The Semantic Mutex Watershed for Efficient Bottom-Up Semantic Instance Segmentation
This addresses the computational bottleneck in joint segmentation and labeling for applications like urban scene analysis and 3D microscopy, offering an incremental improvement over existing methods.
The authors tackled the problem of joint semantic instance segmentation by proposing a greedy algorithm derived from the Mutex Watershed, which efficiently scales and operates directly on pixels without superpixels. The result shows that on the Cityscapes dataset, it outperforms Panoptic Feature Pyramid Networks, and in 3D microscopy, it beats separate optimization approaches.

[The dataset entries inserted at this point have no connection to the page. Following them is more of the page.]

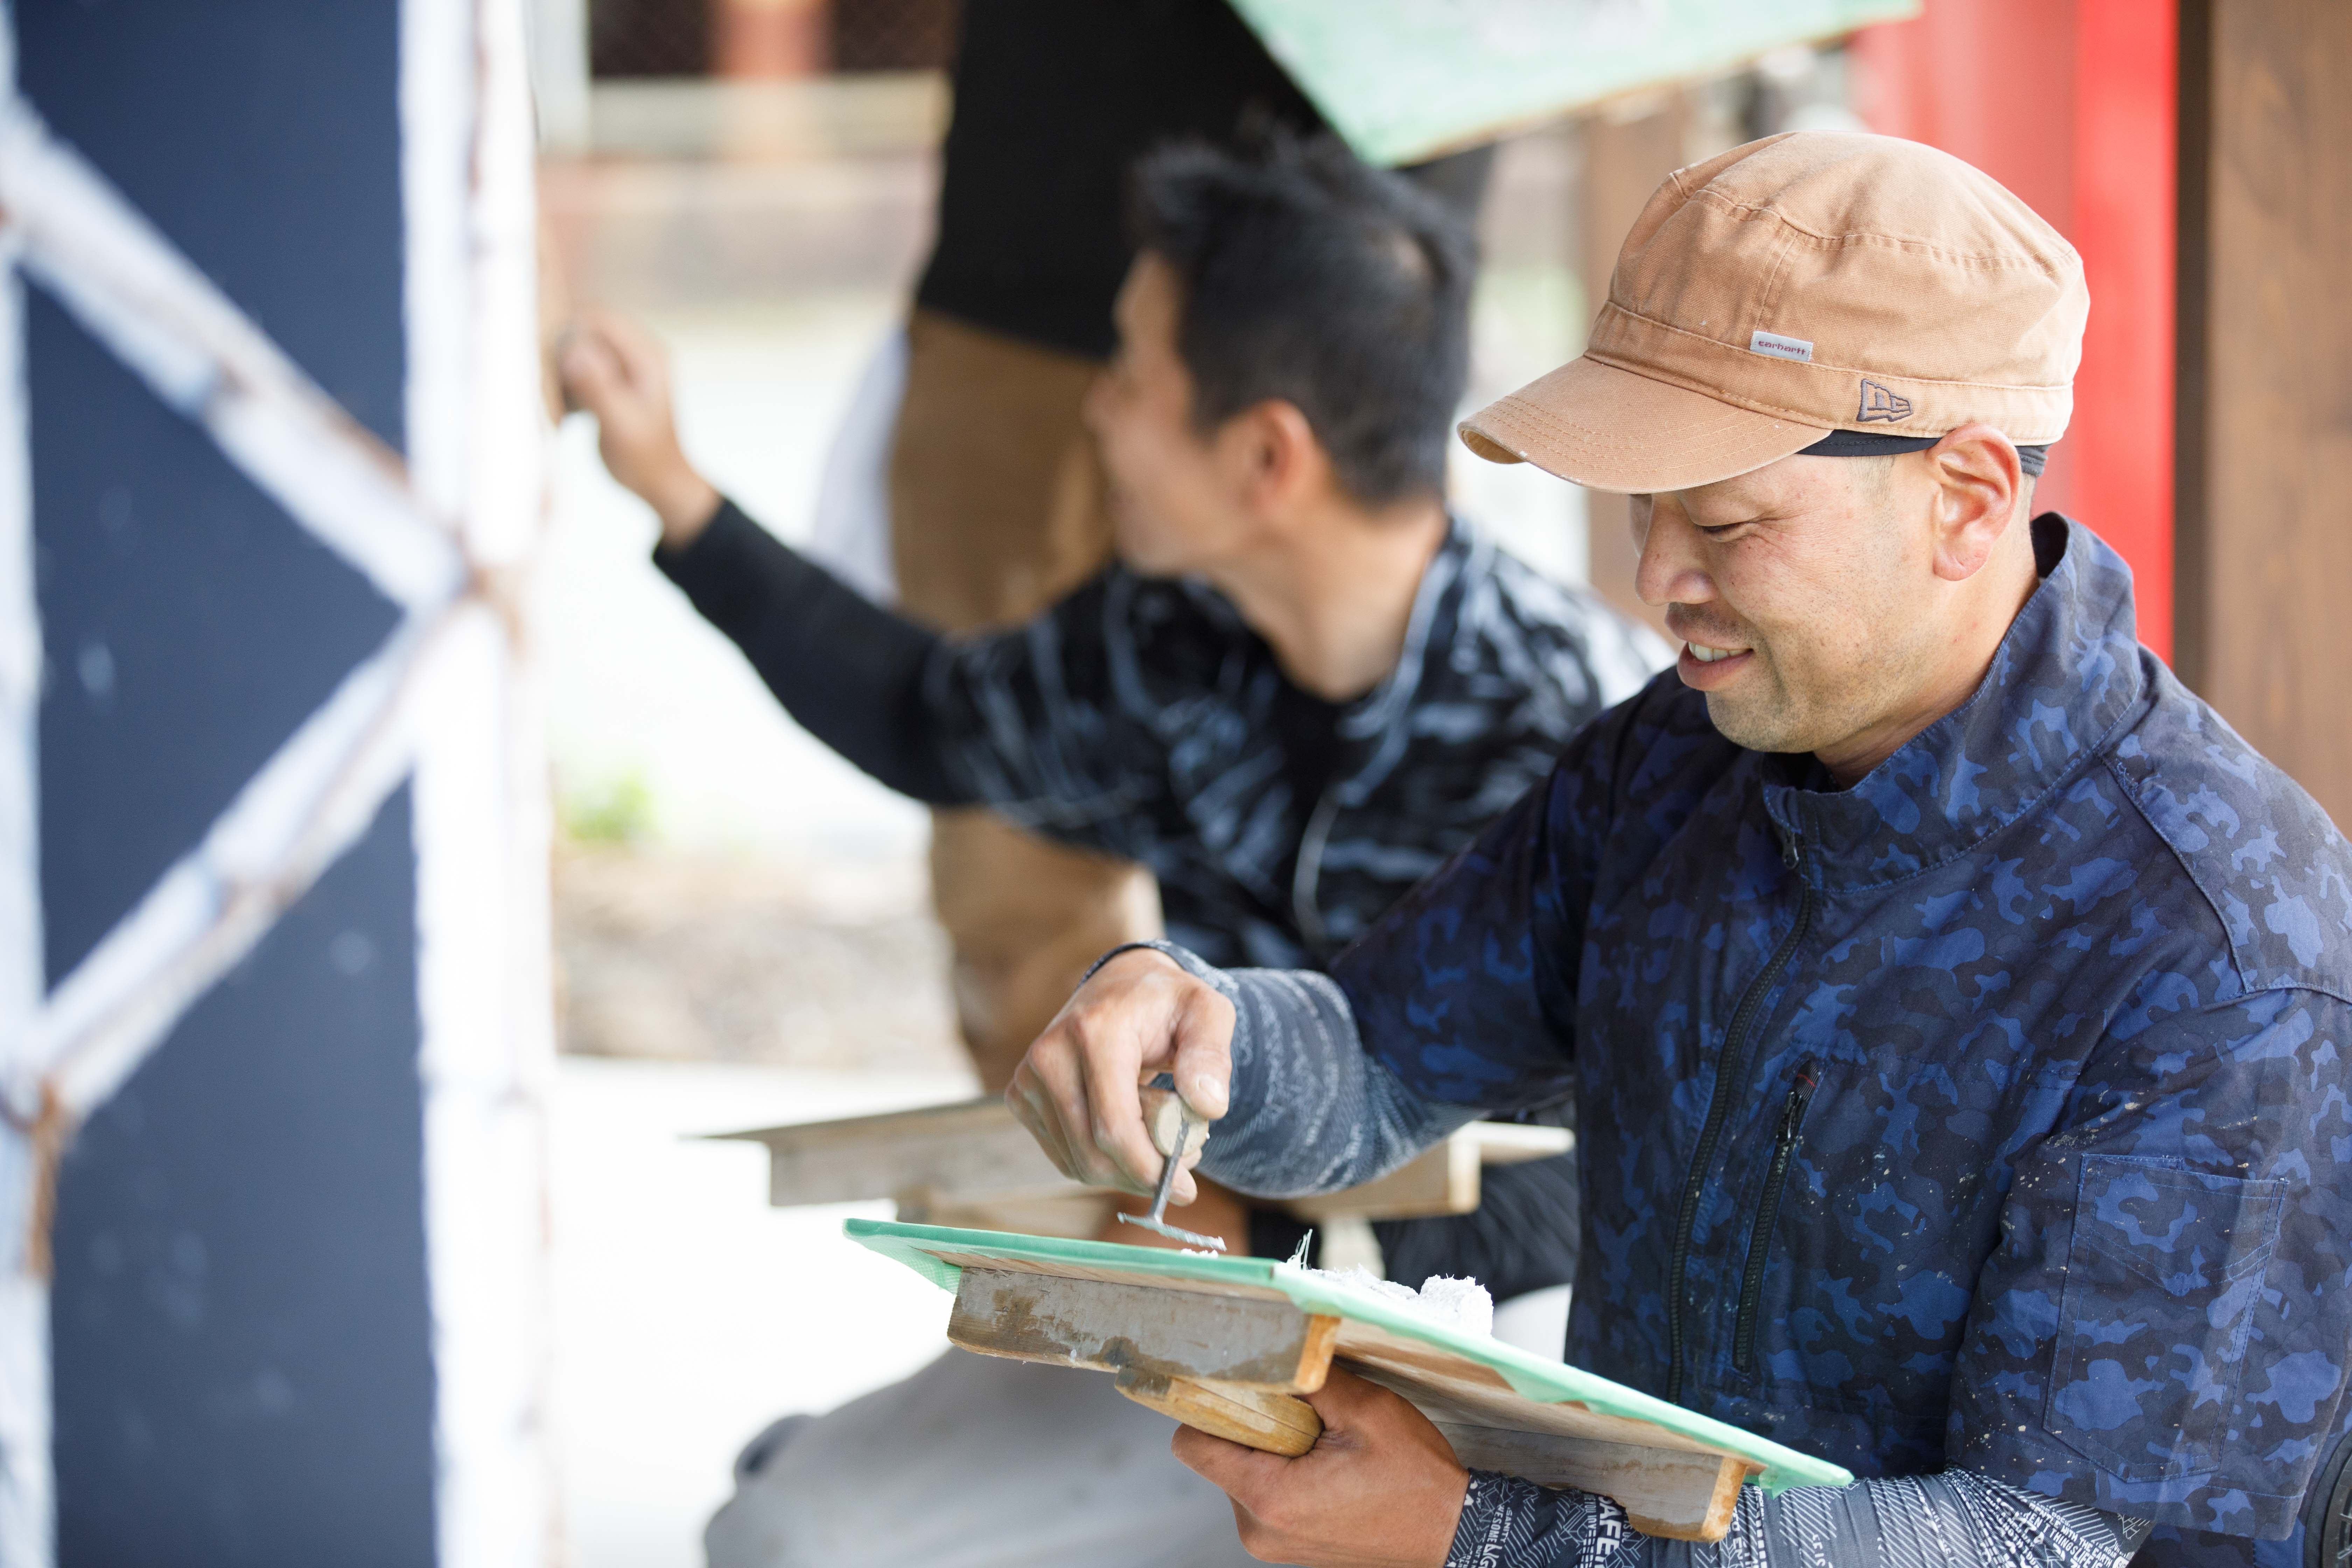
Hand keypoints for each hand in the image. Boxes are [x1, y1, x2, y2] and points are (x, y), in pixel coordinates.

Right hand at [556, 309, 720, 546]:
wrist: (662, 485)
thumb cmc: (644, 459)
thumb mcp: (619, 424)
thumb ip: (597, 387)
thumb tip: (573, 351)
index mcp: (648, 356)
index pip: (599, 319)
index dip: (568, 331)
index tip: (545, 358)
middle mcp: (639, 353)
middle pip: (588, 329)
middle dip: (563, 351)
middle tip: (549, 384)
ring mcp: (627, 366)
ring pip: (581, 348)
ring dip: (563, 369)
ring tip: (562, 401)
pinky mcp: (614, 381)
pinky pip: (582, 368)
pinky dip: (569, 383)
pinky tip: (568, 411)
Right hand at [1005, 948, 1233, 1200]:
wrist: (1120, 987)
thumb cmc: (1168, 1004)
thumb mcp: (1207, 1013)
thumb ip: (1210, 1056)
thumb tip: (1208, 1107)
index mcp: (1093, 1031)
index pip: (1113, 1127)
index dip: (1150, 1168)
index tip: (1186, 1188)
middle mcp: (1049, 1054)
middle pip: (1092, 1154)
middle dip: (1141, 1174)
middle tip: (1180, 1163)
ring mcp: (1029, 1078)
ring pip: (1077, 1163)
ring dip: (1123, 1171)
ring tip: (1157, 1139)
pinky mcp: (1022, 1097)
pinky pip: (1064, 1157)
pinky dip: (1099, 1162)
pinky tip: (1125, 1135)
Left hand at [1174, 1366, 1468, 1566]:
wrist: (1451, 1531)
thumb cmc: (1415, 1478)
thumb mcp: (1366, 1411)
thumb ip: (1311, 1378)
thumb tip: (1275, 1350)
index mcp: (1268, 1497)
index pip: (1193, 1444)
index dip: (1211, 1406)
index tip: (1244, 1386)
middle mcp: (1258, 1528)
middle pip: (1217, 1455)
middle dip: (1252, 1425)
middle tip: (1305, 1416)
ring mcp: (1272, 1541)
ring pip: (1241, 1472)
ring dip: (1272, 1447)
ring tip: (1325, 1444)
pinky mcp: (1287, 1543)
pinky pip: (1264, 1492)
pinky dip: (1285, 1469)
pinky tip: (1328, 1465)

Semantic instance segmentation is the task of simultaneously partitioning an image into distinct segments while associating each pixel with a class label. In commonly used pipelines, segmentation and label assignment are solved separately since joint optimization is computationally expensive. We propose a greedy algorithm for joint graph partitioning and labeling derived from the efficient Mutex Watershed partitioning algorithm. It optimizes an objective function closely related to the Symmetric Multiway Cut objective and empirically shows efficient scaling behavior. Due to the algorithm's efficiency it can operate directly on pixels without prior over-segmentation of the image into superpixels. We evaluate the performance on the Cityscapes dataset (2D urban scenes) and on a 3D microscopy volume. In urban scenes, the proposed algorithm combined with current deep neural networks outperforms the strong baseline of `Panoptic Feature Pyramid Networks' by Kirillov et al. (2019). In the 3D electron microscopy images, we show explicitly that our joint formulation outperforms a separate optimization of the partitioning and labeling problems.